Top of Supplied entries

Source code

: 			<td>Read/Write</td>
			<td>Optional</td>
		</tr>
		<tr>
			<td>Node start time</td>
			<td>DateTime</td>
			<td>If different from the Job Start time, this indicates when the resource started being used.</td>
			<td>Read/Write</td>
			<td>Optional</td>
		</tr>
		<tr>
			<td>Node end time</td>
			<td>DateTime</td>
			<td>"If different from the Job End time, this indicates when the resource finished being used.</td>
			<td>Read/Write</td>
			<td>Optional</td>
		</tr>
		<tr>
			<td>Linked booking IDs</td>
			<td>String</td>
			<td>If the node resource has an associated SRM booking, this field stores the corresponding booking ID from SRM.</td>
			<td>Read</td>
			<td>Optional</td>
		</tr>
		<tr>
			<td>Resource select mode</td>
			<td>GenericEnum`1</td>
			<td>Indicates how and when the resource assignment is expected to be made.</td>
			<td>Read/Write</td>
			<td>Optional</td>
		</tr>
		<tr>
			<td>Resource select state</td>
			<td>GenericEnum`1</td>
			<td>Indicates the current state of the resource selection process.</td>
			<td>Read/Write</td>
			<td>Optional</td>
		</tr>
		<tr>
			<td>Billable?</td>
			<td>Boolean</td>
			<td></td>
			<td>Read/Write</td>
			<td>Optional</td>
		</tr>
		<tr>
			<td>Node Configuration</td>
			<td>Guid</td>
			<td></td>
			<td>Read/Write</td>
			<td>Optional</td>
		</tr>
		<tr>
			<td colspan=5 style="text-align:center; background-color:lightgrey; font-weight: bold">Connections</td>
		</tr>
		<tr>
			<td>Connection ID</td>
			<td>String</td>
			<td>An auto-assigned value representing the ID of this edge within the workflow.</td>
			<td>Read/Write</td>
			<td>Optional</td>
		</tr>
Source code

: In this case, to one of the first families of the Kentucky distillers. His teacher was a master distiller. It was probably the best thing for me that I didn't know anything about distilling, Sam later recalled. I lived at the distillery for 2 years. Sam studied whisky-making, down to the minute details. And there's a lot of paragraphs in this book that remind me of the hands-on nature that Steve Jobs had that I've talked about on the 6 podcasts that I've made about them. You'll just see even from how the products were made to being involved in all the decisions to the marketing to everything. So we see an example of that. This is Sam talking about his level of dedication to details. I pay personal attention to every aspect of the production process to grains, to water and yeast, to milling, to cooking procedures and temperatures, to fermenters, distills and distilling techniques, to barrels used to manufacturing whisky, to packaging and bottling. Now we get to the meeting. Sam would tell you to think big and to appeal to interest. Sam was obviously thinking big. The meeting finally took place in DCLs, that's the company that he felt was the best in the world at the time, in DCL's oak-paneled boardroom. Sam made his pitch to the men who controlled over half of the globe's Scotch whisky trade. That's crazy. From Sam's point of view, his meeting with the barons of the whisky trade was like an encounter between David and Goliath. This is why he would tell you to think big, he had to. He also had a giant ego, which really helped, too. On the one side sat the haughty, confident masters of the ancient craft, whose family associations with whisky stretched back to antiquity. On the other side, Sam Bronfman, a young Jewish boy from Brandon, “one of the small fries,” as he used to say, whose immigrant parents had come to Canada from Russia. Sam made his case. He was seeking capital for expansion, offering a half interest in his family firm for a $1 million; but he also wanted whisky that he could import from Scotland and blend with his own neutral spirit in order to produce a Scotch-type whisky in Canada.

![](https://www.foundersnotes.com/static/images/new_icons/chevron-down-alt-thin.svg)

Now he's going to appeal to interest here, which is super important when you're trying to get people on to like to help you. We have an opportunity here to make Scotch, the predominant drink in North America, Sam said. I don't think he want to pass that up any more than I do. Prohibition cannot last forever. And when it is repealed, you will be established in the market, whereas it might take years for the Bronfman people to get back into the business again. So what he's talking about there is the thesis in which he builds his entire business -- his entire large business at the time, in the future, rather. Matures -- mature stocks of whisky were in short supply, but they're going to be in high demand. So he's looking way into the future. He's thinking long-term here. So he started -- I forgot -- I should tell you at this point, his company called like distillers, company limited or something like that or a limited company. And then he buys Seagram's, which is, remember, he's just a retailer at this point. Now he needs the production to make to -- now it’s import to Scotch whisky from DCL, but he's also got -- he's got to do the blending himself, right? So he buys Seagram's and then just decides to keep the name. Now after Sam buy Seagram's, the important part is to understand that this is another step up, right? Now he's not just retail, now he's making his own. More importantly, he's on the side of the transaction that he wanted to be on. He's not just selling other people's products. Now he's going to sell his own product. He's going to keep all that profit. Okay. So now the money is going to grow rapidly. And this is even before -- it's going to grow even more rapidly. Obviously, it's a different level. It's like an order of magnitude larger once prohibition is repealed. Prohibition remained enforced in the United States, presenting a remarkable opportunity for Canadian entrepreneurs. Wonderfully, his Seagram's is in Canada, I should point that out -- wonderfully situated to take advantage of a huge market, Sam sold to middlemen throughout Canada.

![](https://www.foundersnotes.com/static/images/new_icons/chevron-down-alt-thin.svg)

Bottom of Supplied entries

### [What you are asked to do]
Could you please repeat the data exactly as given?

### [Written answer]
Source code

: 			<td>Read/Write</td>
			<td>Optional</td>
		</tr>
		<tr>
			<td>Node start time</td>
			<td>DateTime</td>
			<td>If different from the Job Start time, this indicates when the resource started being used.</td>
			<td>Read/Write</td>
			<td>Optional</td>
		</tr>
		<tr>
			<td>Node end time</td>
			<td>DateTime</td>
			<td>"If different from the Job End time, this indicates when the resource finished being used.</td>
			<td>Read/Write</td>
			<td>Optional</td>
		</tr>
		<tr>
			<td>Linked booking IDs</td>
			<td>String</td>
			<td>If the node resource has an associated SRM booking, this field stores the corresponding booking ID from SRM.</td>
			<td>Read</td>
			<td>Optional</td>
		</tr>
		<tr>
			<td>Resource select mode</td>
			<td>GenericEnum`1</td>
			<td>Indicates how and when the resource assignment is expected to be made.</td>
			<td>Read/Write</td>
			<td>Optional</td>
		</tr>
		<tr>
			<td>Resource select state</td>
			<td>GenericEnum`1</td>
			<td>Indicates the current state of the resource selection process.</td>
			<td>Read/Write</td>
			<td>Optional</td>
		</tr>
		<tr>
			<td>Billable?</td>
			<td>Boolean</td>
			<td></td>
			<td>Read/Write</td>
			<td>Optional</td>
		</tr>
		<tr>
			<td>Node Configuration</td>
			<td>Guid</td>
			<td></td>
			<td>Read/Write</td>
			<td>Optional</td>
		</tr>
		<tr>
			<td colspan=5 style="text-align:center; background-color:lightgrey; font-weight: bold">Connections</td>
		</tr>
		<tr>
			<td>Connection ID</td>
			<td>String</td>
			<td>An auto-assigned value representing the ID of this edge within the workflow.</td>
			<td>Read/Write</td>
			<td>Optional</td>
		</tr>
Source code

: In this case, to one of the first families of the Kentucky distillers. His teacher was a master distiller. It was probably the best thing for me that I didn't know anything about distilling, Sam later recalled. I lived at the distillery for 2 years. Sam studied whisky-making, down to the minute details. And there's a lot of paragraphs in this book that remind me of the hands-on nature that Steve Jobs had that I've talked about on the 6 podcasts that I've made about them. You'll just see even from how the products were made to being involved in all the decisions to the marketing to everything. So we see an example of that. This is Sam talking about his level of dedication to details. I pay personal attention to every aspect of the production process to grains, to water and yeast, to milling, to cooking procedures and temperatures, to fermenters, distills and distilling techniques, to barrels used to manufacturing whisky, to packaging and bottling. Now we get to the meeting. Sam would tell you to think big and to appeal to interest. Sam was obviously thinking big. The meeting finally took place in DCLs, that's the company that he felt was the best in the world at the time, in DCL's oak-paneled boardroom. Sam made his pitch to the men who controlled over half of the globe's Scotch whisky trade. That's crazy. From Sam's point of view, his meeting with the barons of the whisky trade was like an encounter between David and Goliath. This is why he would tell you to think big, he had to. He also had a giant ego, which really helped, too. On the one side sat the haughty, confident masters of the ancient craft, whose family associations with whisky stretched back to antiquity. On the other side, Sam Bronfman, a young Jewish boy from Brandon, “one of the small fries,” as he used to say, whose immigrant parents had come to Canada from Russia. Sam made his case. He was seeking capital for expansion, offering a half interest in his family firm for a $1 million; but he also wanted whisky that he could import from Scotland and blend with his own neutral spirit in order to produce a Scotch-type whisky in Canada.

![](https://www.foundersnotes.com/static/images/new_icons/chevron-down-alt-thin.svg)

Now he's going to appeal to interest here, which is super important when you're trying to get people on to like to help you. We have an opportunity here to make Scotch, the predominant drink in North America, Sam said. I don't think he want to pass that up any more than I do. Prohibition cannot last forever. And when it is repealed, you will be established in the market, whereas it might take years for the Bronfman people to get back into the business again. So what he's talking about there is the thesis in which he builds his entire business -- his entire large business at the time, in the future, rather. Matures -- mature stocks of whisky were in short supply, but they're going to be in high demand. So he's looking way into the future. He's thinking long-term here. So he started -- I forgot -- I should tell you at this point, his company called like distillers, company limited or something like that or a limited company. And then he buys Seagram's, which is, remember, he's just a retailer at this point. Now he needs the production to make to -- now it’s import to Scotch whisky from DCL, but he's also got -- he's got to do the blending himself, right? So he buys Seagram's and then just decides to keep the name. Now after Sam buy Seagram's, the important part is to understand that this is another step up, right? Now he's not just retail, now he's making his own. More importantly, he's on the side of the transaction that he wanted to be on. He's not just selling other people's products. Now he's going to sell his own product. He's going to keep all that profit. Okay. So now the money is going to grow rapidly. And this is even before -- it's going to grow even more rapidly. Obviously, it's a different level. It's like an order of magnitude larger once prohibition is repealed. Prohibition remained enforced in the United States, presenting a remarkable opportunity for Canadian entrepreneurs. Wonderfully, his Seagram's is in Canada, I should point that out -- wonderfully situated to take advantage of a huge market, Sam sold to middlemen throughout Canada.

![](https://www.foundersnotes.com/static/images/new_icons/chevron-down-alt-thin.svg)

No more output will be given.